Bu konularda çok dertliyim ve sayfalarca yazabilirim ama görünüşte bize göre çok geri durumda olan iki ülkeden misal vermeden geçemeyeceğim. Biri, Soydaş, dost ve kardeş ülke Özbekistan… Başkent Taşkent’in tam ortasından ırmak büyüklüğünde bir su kanalı geçiyor. Çevresinde parklar, bahçeler, yürüyüş yolları, evler vb. O devasa kanal boyunca özellikle 500 metre kadar yürüyerek baktım, baktım… Yani -bizde olduğu gibi- bir pet şişe, bir gazete parçası, bir çöp arıyordum anlayacağınız ama yoktu, gerçekten yoktu; hayıflandım, Türkiyemizdeki rezaleti düşünüp kahroldum.
İkinci örnek, Başkent Ulanbatur dışında adeta 1000 – 1500 yıl önce Hun, Uygur, Göktürk atalarımızın yaşadığı bozkır hayatını yaşayan, çadırlarda kalan, büyük ve küçükbaş hayvanlarını otlatan insanların yaşadığı Moğolistan’dan… Ötüken’i, Orhun’u, Selenge’yi, Mete Han, Kutluk Bilge Kül Kağan, Bilge Kağan ve Kültigin’le Tonyukuk’un hatıralarını barındıran bu ülkede istisnalar dışında nerede ise yol bile yok. Herkes bir iz bulup bir yerlere gitmeye çalışıyor ama o uçsuz bucaksız bozkırlarda ve çöllerde insanlardan kaynaklanan bir çöp, bir poşet, bir pet şişe atığı yok. Neden dersiniz?

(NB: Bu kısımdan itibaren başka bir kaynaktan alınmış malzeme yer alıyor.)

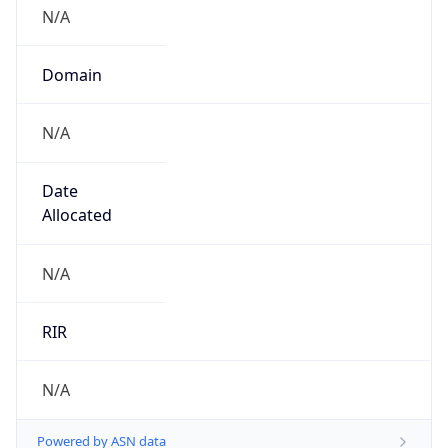
N/A
Domain
N/A
Date
Allocated
N/A
RIR
N/A
Powered by ASN data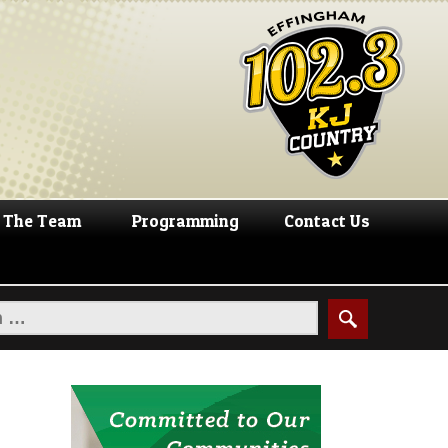
The Team
Programming
Contact Us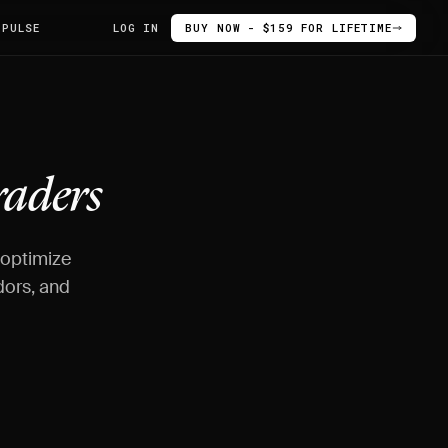
 PULSE
LOG IN
BUY NOW - $159 FOR LIFETIME
raders
 optimize
dors, and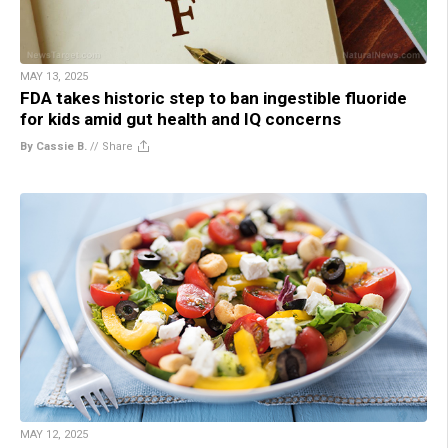
MAY 13, 2025
FDA takes historic step to ban ingestible fluoride
for kids amid gut health and IQ concerns
By Cassie B.
//
Share
MAY 12, 2025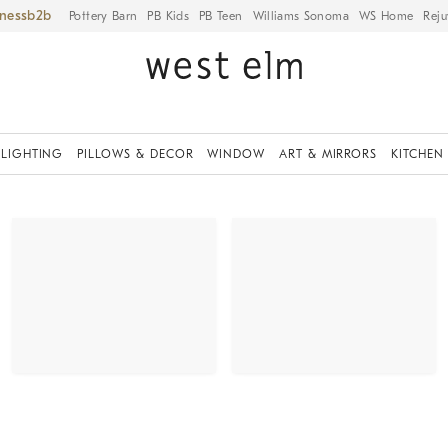
iness
Pottery Barn
PB Kids
PB Teen
Williams Sonoma
WS Home
Reju
LIGHTING
PILLOWS & DECOR
WINDOW
ART & MIRRORS
KITCHEN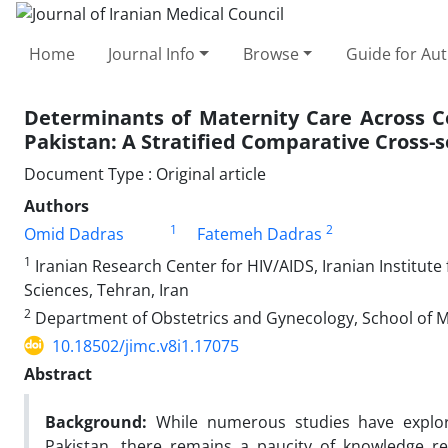
Home
Journal Info
Browse
Guide for Au
Determinants of Maternity Care Across 
Pakistan: A Stratified Comparative Cross-s
Document Type : Original article
Authors
1
2
Omid Dadras
Fatemeh Dadras
1
Iranian Research Center for HIV/AIDS, Iranian Institute
Sciences, Tehran, Iran
2
Department of Obstetrics and Gynecology, School of Med
10.18502/jimc.v8i1.17075
Abstract
Background:
While numerous studies have explor
Pakistan, there remains a paucity of knowledge r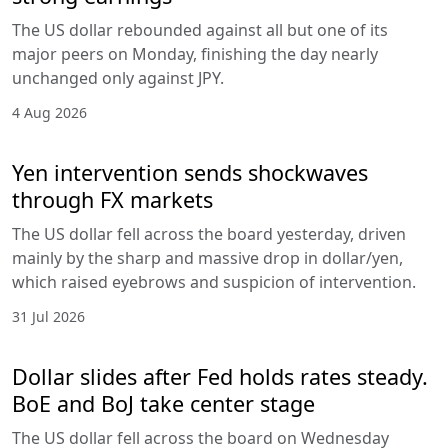
The US dollar rebounded against all but one of its
major peers on Monday, finishing the day nearly
unchanged only against JPY.
4 Aug 2026
Yen intervention sends shockwaves
through FX markets
The US dollar fell across the board yesterday, driven
mainly by the sharp and massive drop in dollar/yen,
which raised eyebrows and suspicion of intervention.
31 Jul 2026
Dollar slides after Fed holds rates steady.
BoE and BoJ take center stage
The US dollar fell across the board on Wednesday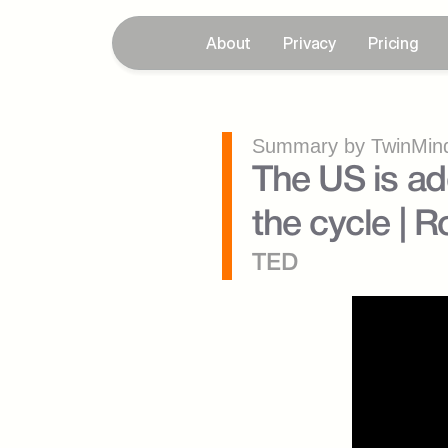
About
Privacy
Pricing
Summary by TwinMind
The US is add
the cycle | 
TED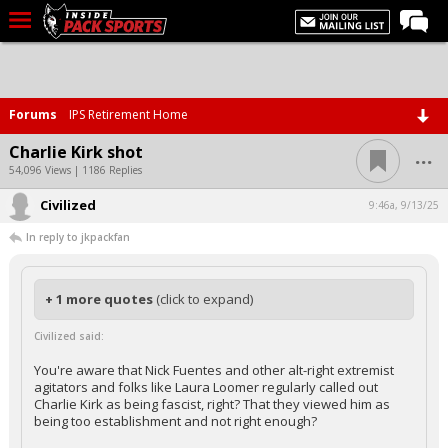
LIVE CHAT
Home
Forums
IPS Retirement Home
Forums
...
Charlie Kirk shot
Basketball
54,096 Views | 1186 Replies
Civilized
Basketball Recruiting
9:46a, 9/13/25
In reply to jkpackfan
Football
Football Recruiting
+ 1 more quotes
(click to expand)
More Sports
Civilized said:
Premium
You're aware that Nick Fuentes and other alt-right extremist
Elite+
agitators and folks like Laura Loomer regularly called out
Charlie Kirk as being fascist, right? That they viewed him as
More
being too establishment and not right enough?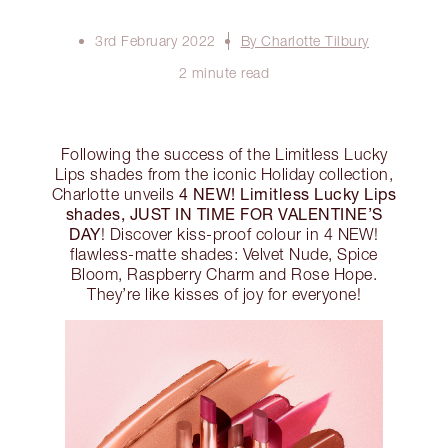
3rd February 2022
By Charlotte Tilbury
2 minute read
Following the success of the Limitless Lucky
Lips shades from the iconic Holiday collection,
4 NEW! Limitless Lucky Lips
Charlotte unveils
shades, JUST IN TIME FOR VALENTINE’S
DAY
! Discover kiss-proof colour in 4 NEW!
flawless-matte shades: Velvet Nude, Spice
Bloom, Raspberry Charm and Rose Hope.
They’re like kisses of joy for everyone!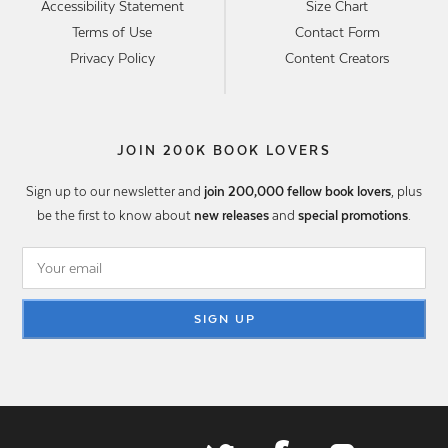
Accessibility Statement
Size Chart
Terms of Use
Contact Form
Privacy Policy
Content Creators
JOIN 200K BOOK LOVERS
Sign up to our newsletter and
join 200,000 fellow book lovers
, plus
be the first to know about
new releases
and
special promotions
.
SIGN UP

İşte cevabı… Dört çeker bir Japon arabası ile bozkırlardan, çöllerden geçerek ecdat hatıralarından bir yerleri görmek için seyahat ederken, arkadaşlarımızdan biri aracın kelebek camını açarak elindeki kâğıt ya da poşet parçasını atmaya yeltenmişti ki, ekibimizin “Camoka” adını verdiği o cahil Moğol şoför ani bir refleksle kolunu yakalayarak işaret diliyle “atamayacağını”anlattı.